Actually, a quick web search will reveal a huge body of research and statistical analysis regarding fighting back, at least in regard to rape, and whether it's helpful or worse. It's one of those things that a self-defense instructor needs to be read up on before he teaches self-defense. Rape prevention is one of the reasons a woman shows up for such classes and it needs to be addressed.
It makes me wonder if anyone has put as much effort into more general assault; what the breakdown is for fighting back vs. taking a more passive role. Maybe assault is too general to study ... too many varied circumstances, from the bar fight to muggings to robbery to attempted murder, etc. Even within rape there are many different types of rape and rapists, though they have been broken down in a fashion useful for self defense. If you have your wits about you, and time, you can analyse your attacker's type and use the info to your benefit.
You can pressure a student so that they respond as if the situation is real, or at least real enough for them for training purposes. This is not something an instructor should do unless A) their uke is armored or very tough and experienced and B) They know how to deal with the aftermath. Heap enough pain or trap someone, even in a friendly and familiar environment, and they will slip into fight/flight response. Sometimes even a verbal provocation or hypothetical situation will do it. For example, I got trigged by a sentence during a sparring session. "Kami, when he's through with you, he's going for Andrea." Andrea being my daughter. My sparring partner, a very experienced and excellent martial artist as well as an LEO, saw my look change and covered up, going into full defense. In the back of my mind a very small part of me was aware enough that this wasn't real so I did pull my strikes ... barely. I certainly hit much harder than I would have just playing around, harder than I consider advisable, much less polite. If Mac had kept pressing me instead of covering up I think it would have obliterated even that small bit of control. I'm glad I didn't hurt him. Suffice it to say that it is possible, sometimes shockingly easy, to sink a person's awareness of their 'safe' environment and have them training under pressure. Techniques vary. I hear some instructors will suddenly engage a student in the dressing room after class, or grab them from behind when they're not paying attention during down time in class. Gets the adrenaline pumping.

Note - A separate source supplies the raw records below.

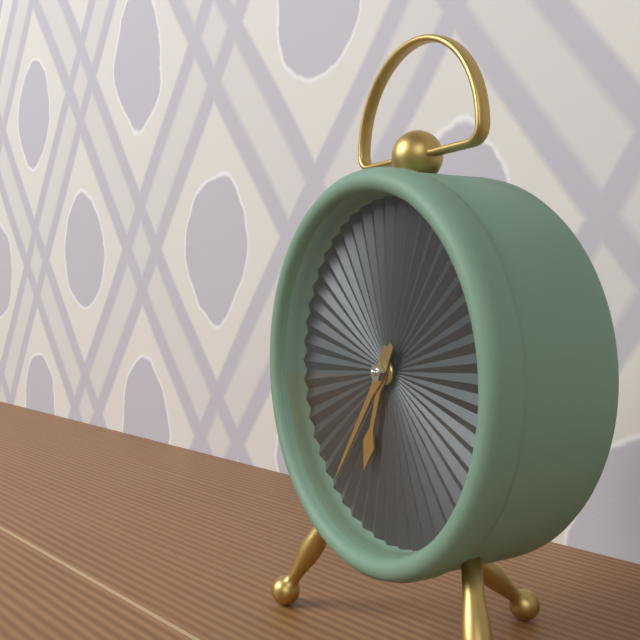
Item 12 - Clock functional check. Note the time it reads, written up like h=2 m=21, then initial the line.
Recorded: h=6 m=36
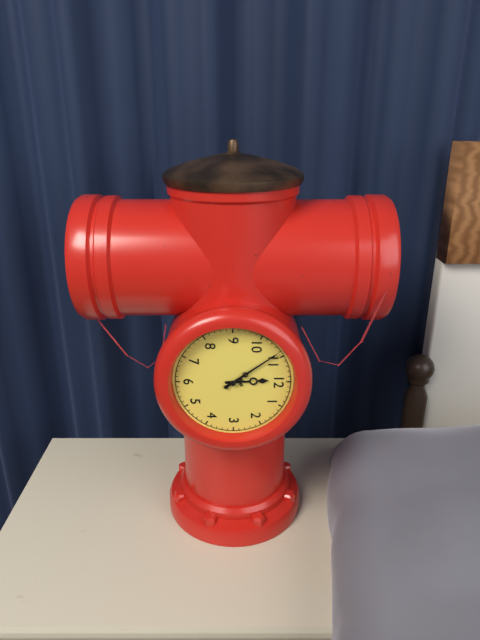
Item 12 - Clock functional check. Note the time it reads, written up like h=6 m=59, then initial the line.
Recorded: h=11 m=54
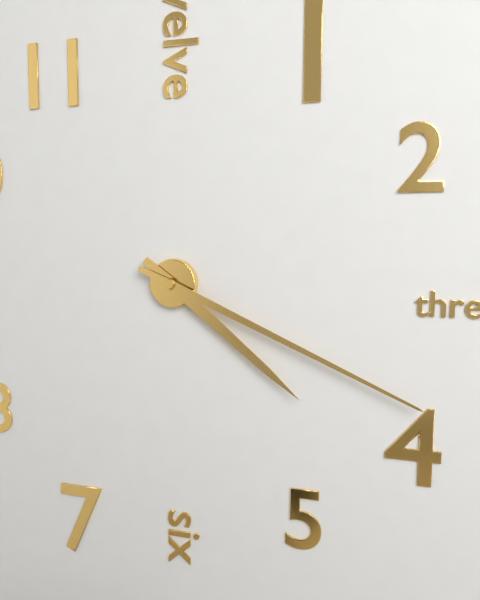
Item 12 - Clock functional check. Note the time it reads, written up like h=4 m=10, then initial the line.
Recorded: h=4 m=19
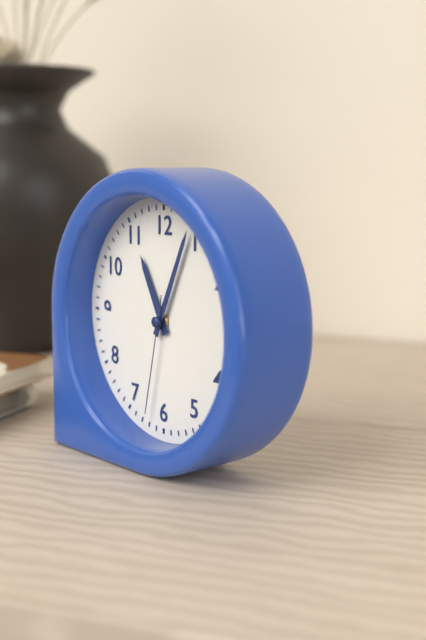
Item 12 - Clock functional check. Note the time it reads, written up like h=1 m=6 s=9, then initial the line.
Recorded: h=11 m=4 s=32
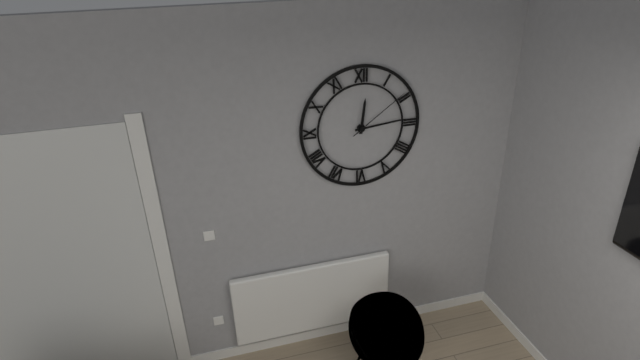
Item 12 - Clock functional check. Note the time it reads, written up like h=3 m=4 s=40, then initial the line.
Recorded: h=12 m=14 s=9
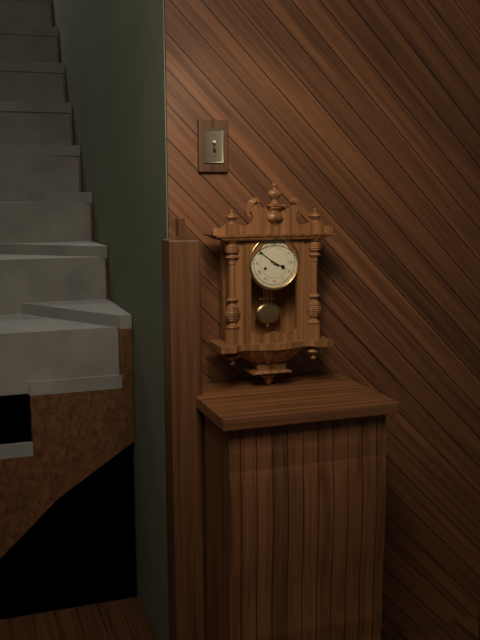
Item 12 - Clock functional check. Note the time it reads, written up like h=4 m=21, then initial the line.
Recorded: h=3 m=51
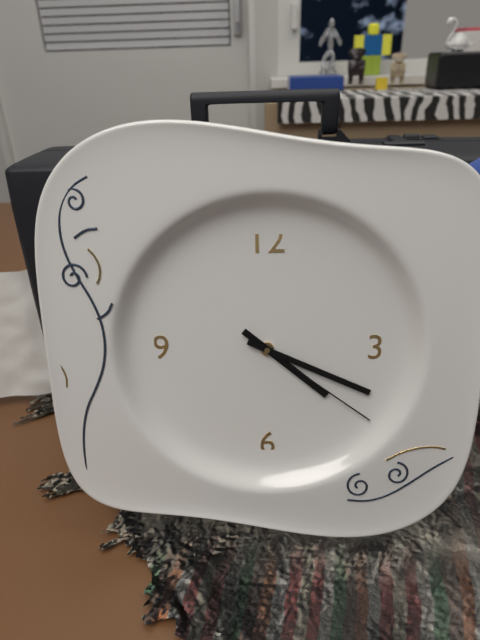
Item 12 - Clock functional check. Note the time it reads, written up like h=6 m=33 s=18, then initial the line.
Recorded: h=4 m=19 s=21
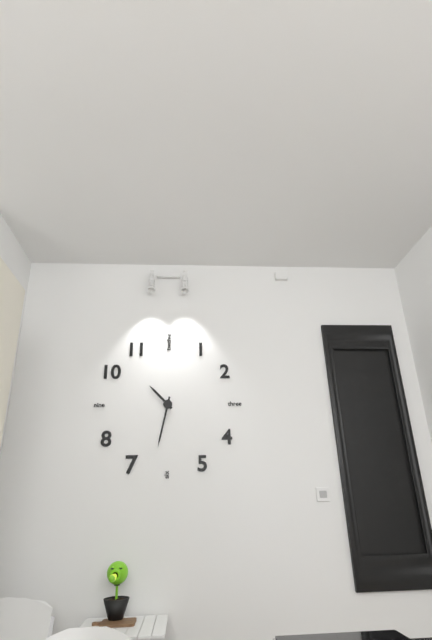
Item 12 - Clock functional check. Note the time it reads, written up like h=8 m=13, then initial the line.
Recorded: h=10 m=32
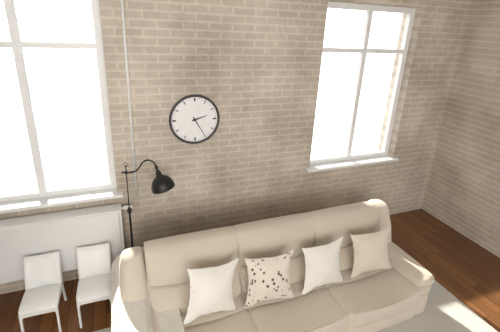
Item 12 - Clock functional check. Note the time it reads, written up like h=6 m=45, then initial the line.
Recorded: h=2 m=25
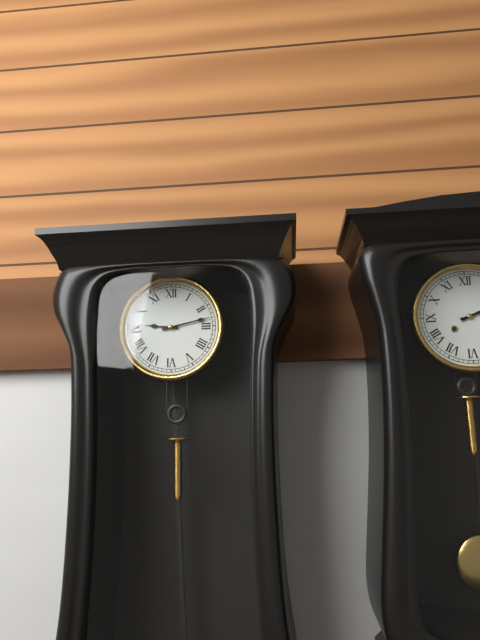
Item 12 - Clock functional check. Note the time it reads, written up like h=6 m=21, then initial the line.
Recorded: h=9 m=13
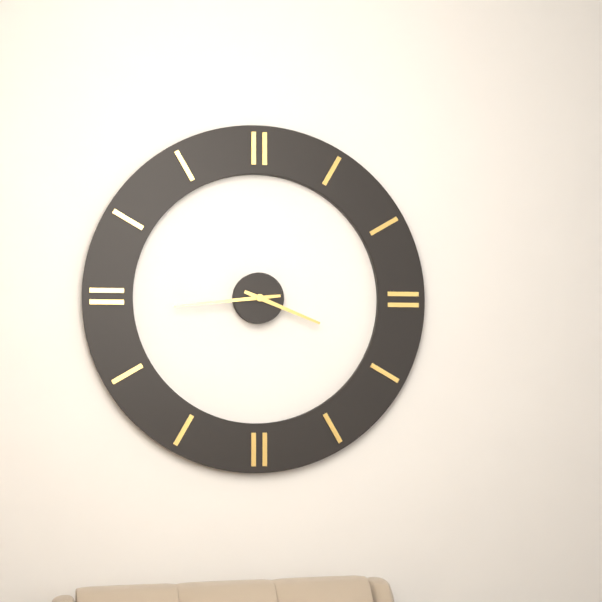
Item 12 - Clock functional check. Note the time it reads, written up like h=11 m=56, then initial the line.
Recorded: h=3 m=44
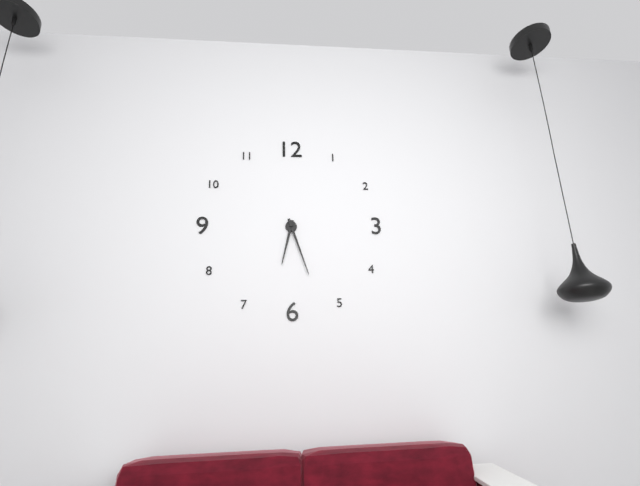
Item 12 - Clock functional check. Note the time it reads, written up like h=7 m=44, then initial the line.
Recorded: h=6 m=27
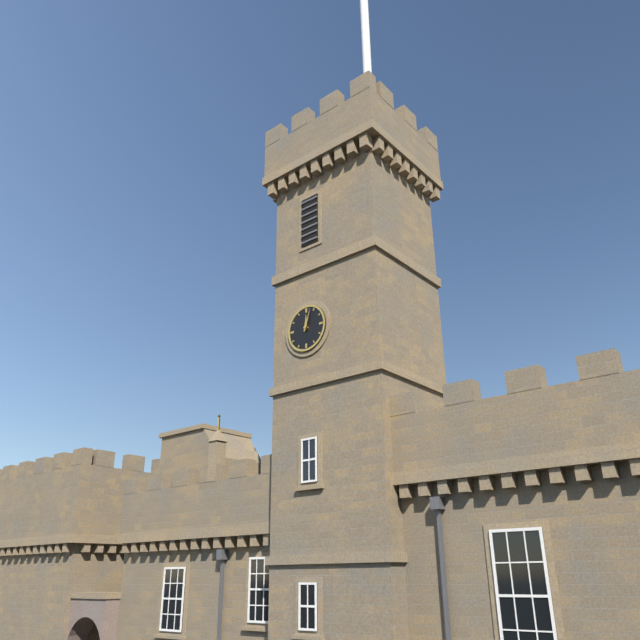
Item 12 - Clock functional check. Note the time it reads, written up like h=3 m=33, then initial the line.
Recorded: h=12 m=3
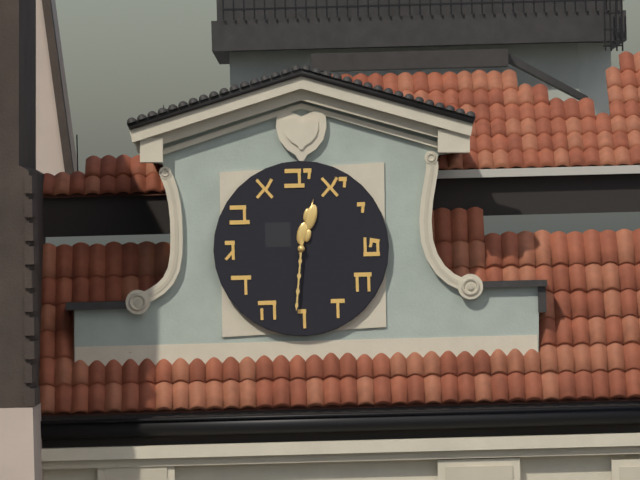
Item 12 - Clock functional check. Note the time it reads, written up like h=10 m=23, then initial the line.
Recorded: h=12 m=31
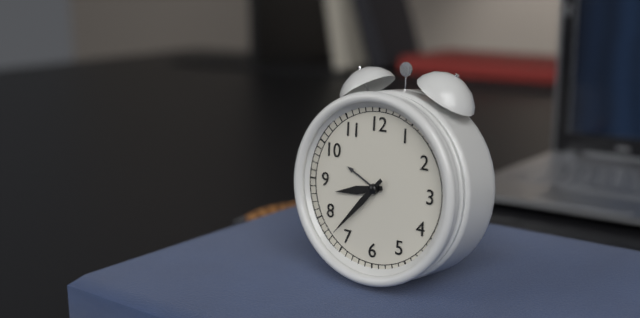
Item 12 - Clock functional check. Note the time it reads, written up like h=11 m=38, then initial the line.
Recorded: h=8 m=37
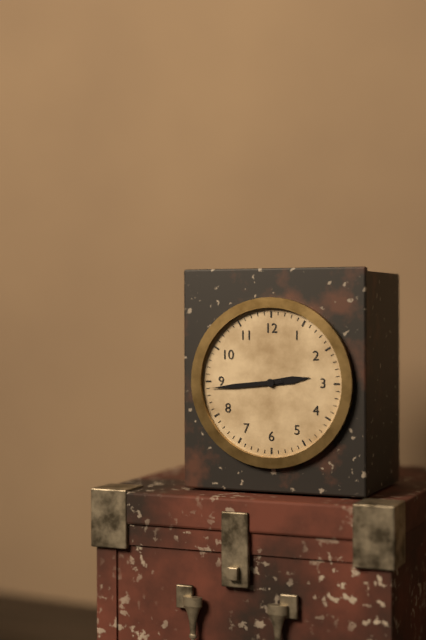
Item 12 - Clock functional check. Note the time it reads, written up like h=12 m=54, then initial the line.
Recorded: h=2 m=44
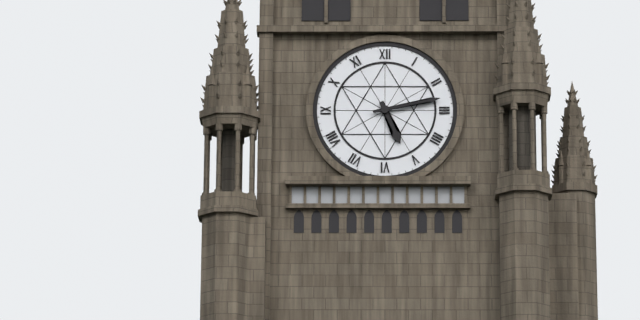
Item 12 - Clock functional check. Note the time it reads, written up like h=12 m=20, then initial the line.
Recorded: h=5 m=13
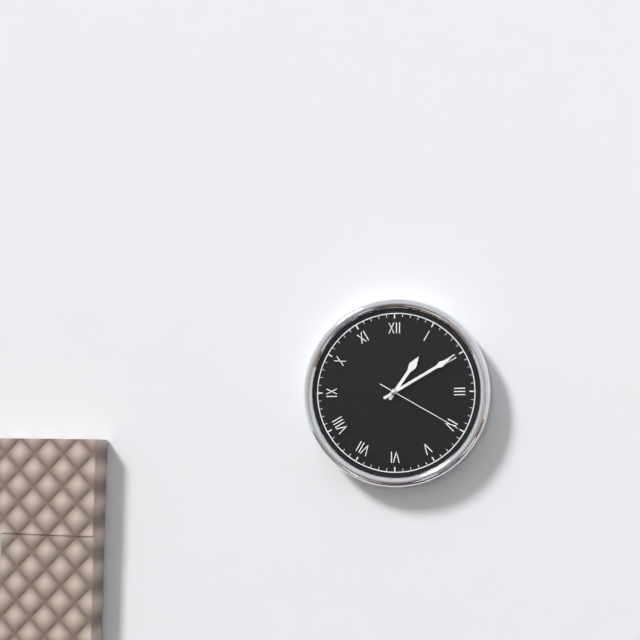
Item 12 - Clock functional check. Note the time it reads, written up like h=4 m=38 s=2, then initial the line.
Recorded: h=1 m=10 s=20
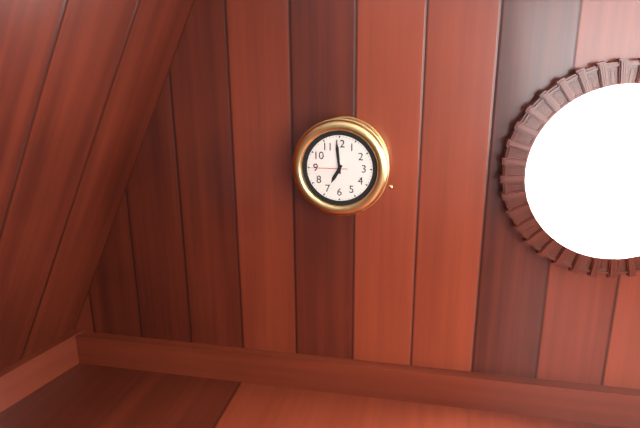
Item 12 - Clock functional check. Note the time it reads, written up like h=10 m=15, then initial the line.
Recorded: h=6 m=59
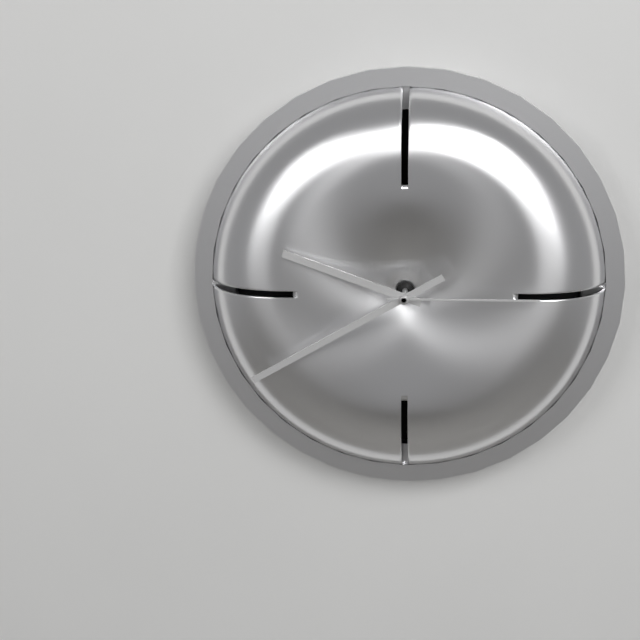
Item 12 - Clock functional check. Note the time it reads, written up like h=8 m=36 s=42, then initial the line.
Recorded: h=9 m=40 s=15
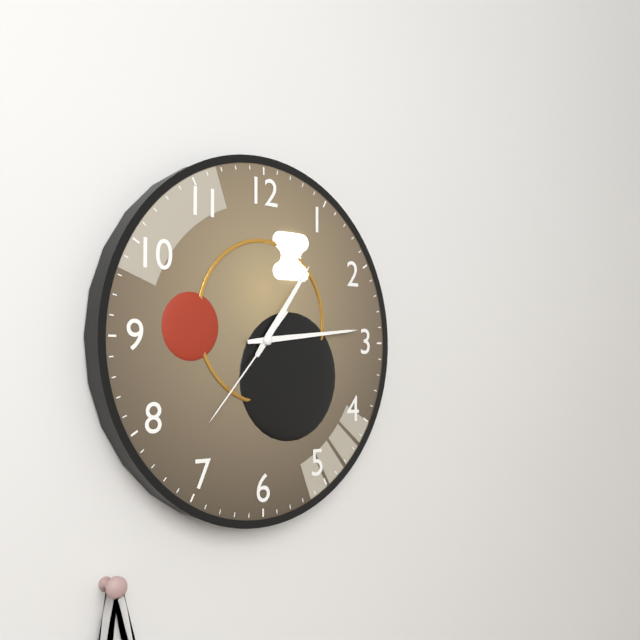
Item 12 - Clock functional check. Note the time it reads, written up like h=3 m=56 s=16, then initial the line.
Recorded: h=1 m=14 s=37
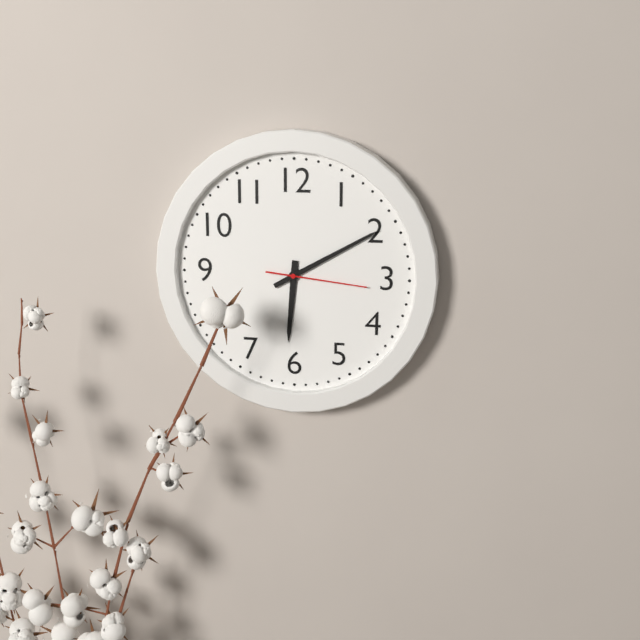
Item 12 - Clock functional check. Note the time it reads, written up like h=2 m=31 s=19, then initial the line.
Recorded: h=6 m=10 s=16
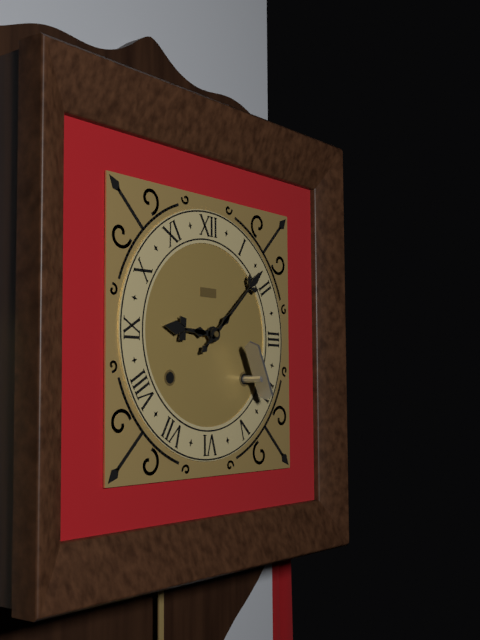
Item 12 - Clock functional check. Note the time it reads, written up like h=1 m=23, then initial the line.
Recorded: h=9 m=8
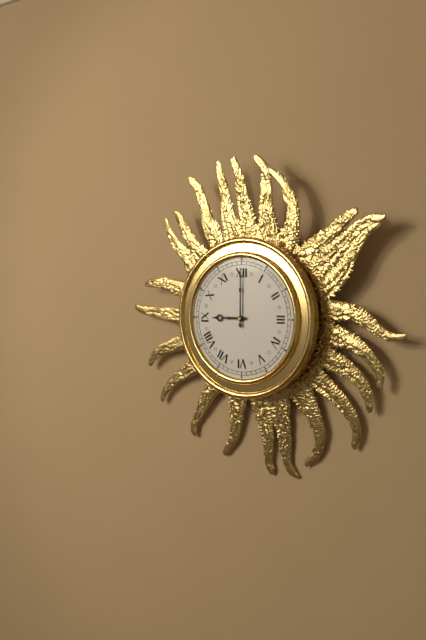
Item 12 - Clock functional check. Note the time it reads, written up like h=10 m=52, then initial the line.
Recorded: h=9 m=0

With a normal, healthy person who hasn't had trauma in their lives or has dealt with it adequately, this is a great tool. However, the B caveat is there for a reason. Trigger a rape victim, and when she comes out of her attack (or panic) she will fall apart emotionally and you better darned well be prepared to help. You can't just leave someone broken down and figure it was a great, intense session and they learned something. If you don't know your psychology you can get into trouble and leave an emotional mess that will do that person more harm than good.
-- Kami, who wishes she didn't have so many friends who've been raped.